Figure 16-2: Because qubits can exist in multiple states simultaneously, they can perform multiple operations simultaneously
Source: (Campbell, 2023)
The point at which quantum computing power outpaces traditional computing power is called quantum supremacy and was first demonstrated in a combined effort of the National Aeronautics and Space Administration (NASA), Google, and Oak Ridge National Laboratory in 2019 (Tavares, 2019). In this experiment, Google’s Sycamore quantum processor outlasted NASA’s Electra petascale (quadrillions of operations per second, or a thousand trillion calculations) supercomputer in a test of computing complexity with only 53 qubits—less than an eighth of the computing power of Osprey (Tavares, 2019); (Savage, 2019). To verify that the advanced calculations of Sycamore were correct, the team used Oak Ridge National Laboratory’s Summit supercomputer, at that time the “most powerful supercomputer in the world,” to check Sycamore’s math—until the point where not even Summit could keep up (Tavares, 2019). Sycamore can achieve rates of about 200,000 trillion calculations per second, or 200,000 teraflops (Remmel, 2022). Interestingly, since the Sycamore experiments, Oak Ridge’s newest supercomputer, called Frontier, was the first to achieve exascale computing—a performance three orders of magnitude beyond petascale or more than one million trillion operations per second (Remmel, 2022). As of April 2023, Argonne National Laboratory’s Aurora supercomputer and Lawrence Livermore National Laboratory’s El Capitan supercomputer—both petascale computers—have yet to be completed but may reach operational status by the end of the year (Moss, 2023); (Bartman, 2023).
As Electra, Sycamore, Summit, and Frontier demonstrate, advances in traditional computer science are progressing alongside advances in quantum computing, and the two efforts often go hand-in-hand. One application of Frontier is simulating “molecular models with more atoms with greater complexity and on longer timescales than ever before” to gain new insights into chemical theory (Remmel, 2022). One might easily imagine that such advanced calculations will shed light on the behavior of not only atoms, but also of electrons and photons, the very behaviors of which are necessary for quantum computing. In a practical sense, such advanced calculations open up a host of other possibilities. It may be possible to “invent novel fuel sources and design new climate-resilient materials;” to visualize the millions of atoms in a virus, as was done with COVID-19 (Remmel, 2022); to enable advanced testing of the nation’s nuclear stockpile without detonation (Bartman, 2023); to optimize shipping routes or patient medical care (Campbell, 2023), or to simulate the fluctuations of financial markets more accurately (Bova, 2021). Calculations that “involve finding an arrangement of items that optimizes some goal” are called combinatorics and are a particular strength of quantum computers (Bova, 2021).
As we will see shortly, encryption is a combinatorics problem that has particular utility in space operations applications. First, however, it is necessary to discuss how space might be involved in connecting the information created and stored by quantum computers. Then we may discuss how this information can be secured through quantum encryption. Finally, quantum sensors can feed into this network either using satellites to relay their observations or as payloads on the satellites themselves.

•••

TASKS AND EXERCISES:
(1) Using the quantum computing passage, decide whether each statement below agrees with it: (a) quantum supremacy was first demonstrated in 2019 through a joint effort of NASA, Google, and Oak Ridge National Laboratory; (b) Summit was able to verify every one of Sycamore's calculations; (c) combinatorics is a weak area for quantum computers. Give yes or no for each, and quote the words from the passage that decide it.
(2) Write the next part of the passage on quantum computing and space operations, starting directly after its final sentence.

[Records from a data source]
•••

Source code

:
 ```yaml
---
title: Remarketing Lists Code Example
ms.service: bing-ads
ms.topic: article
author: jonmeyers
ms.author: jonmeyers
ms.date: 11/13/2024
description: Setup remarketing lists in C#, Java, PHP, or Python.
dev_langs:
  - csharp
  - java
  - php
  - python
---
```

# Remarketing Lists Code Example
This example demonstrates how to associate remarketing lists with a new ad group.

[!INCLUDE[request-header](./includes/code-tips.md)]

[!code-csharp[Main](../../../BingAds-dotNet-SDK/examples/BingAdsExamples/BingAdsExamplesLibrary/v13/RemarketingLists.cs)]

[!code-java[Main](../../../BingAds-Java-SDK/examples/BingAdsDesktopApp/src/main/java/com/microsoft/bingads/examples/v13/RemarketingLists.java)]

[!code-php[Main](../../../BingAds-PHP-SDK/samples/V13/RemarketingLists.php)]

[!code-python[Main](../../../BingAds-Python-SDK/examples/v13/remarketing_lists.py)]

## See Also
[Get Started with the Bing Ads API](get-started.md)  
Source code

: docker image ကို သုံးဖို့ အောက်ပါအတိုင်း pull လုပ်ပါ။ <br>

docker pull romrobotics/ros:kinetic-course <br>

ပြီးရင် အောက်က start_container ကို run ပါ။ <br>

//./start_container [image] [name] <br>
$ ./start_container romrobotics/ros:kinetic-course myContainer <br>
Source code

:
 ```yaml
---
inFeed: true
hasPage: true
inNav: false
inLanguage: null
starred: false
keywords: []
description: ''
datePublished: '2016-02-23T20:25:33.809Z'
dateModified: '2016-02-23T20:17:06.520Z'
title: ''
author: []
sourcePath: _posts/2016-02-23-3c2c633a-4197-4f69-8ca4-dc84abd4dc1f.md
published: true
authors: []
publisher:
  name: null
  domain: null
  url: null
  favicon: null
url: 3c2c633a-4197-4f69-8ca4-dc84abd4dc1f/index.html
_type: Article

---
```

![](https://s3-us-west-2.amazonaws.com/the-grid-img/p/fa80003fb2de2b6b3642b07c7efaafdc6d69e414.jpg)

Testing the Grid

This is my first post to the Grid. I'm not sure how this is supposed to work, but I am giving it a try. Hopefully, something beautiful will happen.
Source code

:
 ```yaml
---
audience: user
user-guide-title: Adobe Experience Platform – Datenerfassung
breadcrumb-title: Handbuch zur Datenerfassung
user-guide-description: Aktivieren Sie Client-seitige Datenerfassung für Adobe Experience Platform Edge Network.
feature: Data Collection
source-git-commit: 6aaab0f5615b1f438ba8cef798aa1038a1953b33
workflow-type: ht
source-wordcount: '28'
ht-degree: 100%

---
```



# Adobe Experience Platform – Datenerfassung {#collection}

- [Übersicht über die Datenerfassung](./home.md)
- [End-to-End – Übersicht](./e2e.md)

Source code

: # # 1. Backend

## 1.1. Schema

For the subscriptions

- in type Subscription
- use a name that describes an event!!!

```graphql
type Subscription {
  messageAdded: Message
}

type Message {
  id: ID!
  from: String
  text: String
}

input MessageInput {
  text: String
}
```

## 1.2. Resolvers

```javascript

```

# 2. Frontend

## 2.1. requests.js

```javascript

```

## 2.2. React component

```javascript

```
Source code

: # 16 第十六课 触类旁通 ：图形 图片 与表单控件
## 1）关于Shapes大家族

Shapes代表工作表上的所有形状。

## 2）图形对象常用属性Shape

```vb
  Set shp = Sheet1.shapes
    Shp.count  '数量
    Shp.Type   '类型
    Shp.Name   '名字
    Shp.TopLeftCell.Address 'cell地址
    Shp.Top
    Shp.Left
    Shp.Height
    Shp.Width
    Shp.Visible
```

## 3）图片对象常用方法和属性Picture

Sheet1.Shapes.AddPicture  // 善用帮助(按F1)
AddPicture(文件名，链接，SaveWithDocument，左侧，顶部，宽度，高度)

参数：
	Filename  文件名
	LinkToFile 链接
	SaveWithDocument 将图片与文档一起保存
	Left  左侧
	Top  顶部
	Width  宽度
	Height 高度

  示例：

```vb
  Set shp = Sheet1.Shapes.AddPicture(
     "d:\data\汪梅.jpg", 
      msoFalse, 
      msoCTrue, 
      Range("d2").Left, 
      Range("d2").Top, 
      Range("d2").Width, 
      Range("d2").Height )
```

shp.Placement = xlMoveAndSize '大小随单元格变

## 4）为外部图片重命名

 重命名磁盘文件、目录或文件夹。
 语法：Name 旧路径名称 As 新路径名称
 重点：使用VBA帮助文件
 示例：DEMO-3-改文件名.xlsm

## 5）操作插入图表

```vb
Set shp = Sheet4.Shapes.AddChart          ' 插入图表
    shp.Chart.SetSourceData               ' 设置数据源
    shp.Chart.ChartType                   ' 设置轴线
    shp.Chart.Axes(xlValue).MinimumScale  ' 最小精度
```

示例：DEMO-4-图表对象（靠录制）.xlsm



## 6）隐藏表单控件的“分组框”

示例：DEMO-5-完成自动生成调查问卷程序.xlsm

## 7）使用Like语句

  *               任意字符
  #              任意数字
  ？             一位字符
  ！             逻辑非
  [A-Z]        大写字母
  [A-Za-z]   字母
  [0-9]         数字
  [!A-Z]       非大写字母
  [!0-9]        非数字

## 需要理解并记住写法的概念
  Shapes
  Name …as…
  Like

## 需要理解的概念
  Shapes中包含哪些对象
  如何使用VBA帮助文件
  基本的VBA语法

•••

OUTPUTS IN ORDER:
(1)
(a) Yes: "was first demonstrated in a combined effort of the National Aeronautics and Space Administration (NASA), Google, and Oak Ridge National Laboratory in 2019"
(b) No: "until the point where not even Summit could keep up"
(c) No: "are a particular strength of quantum computers"

(2)
SATELLITES: NODES ON THE NETWORK
As with the early analog-computation satellites and with the current digital-computation satellites, satellites are nodes on a network. They must receive commands from ground stations to conduct their normal operations, and they must pass data down to ground stations or to other satellites to provide utility. All satellites regardless of their size or function share these characteristics, and they employ on-board computers to process information and radio or laser transmitters and receivers to relay it.
The way in which information is relayed between a satellite and a ground-station computer changes significantly with the employment of quantum technology. To relay information between quantum computers, entangled photons need to be generated and sent to two different quantum computers, each capable of receiving and measuring the photon (O’Neill, “NASA’s quantum detector achieves world-leading milestone.” NASA Jet Propulsion Laboratory. , 2023). Indeed, this is the way that ground-based quantum computers relay the quantum keys necessary to decrypt and encrypt streams of information, and this is how China’s Micius satellite was able to successfully distribute quantum keys to two ground stations in 2017 and conduct “the world’s first quantum encrypted virtual teleconference between Beijing and Vienna” (Kwon, 2020).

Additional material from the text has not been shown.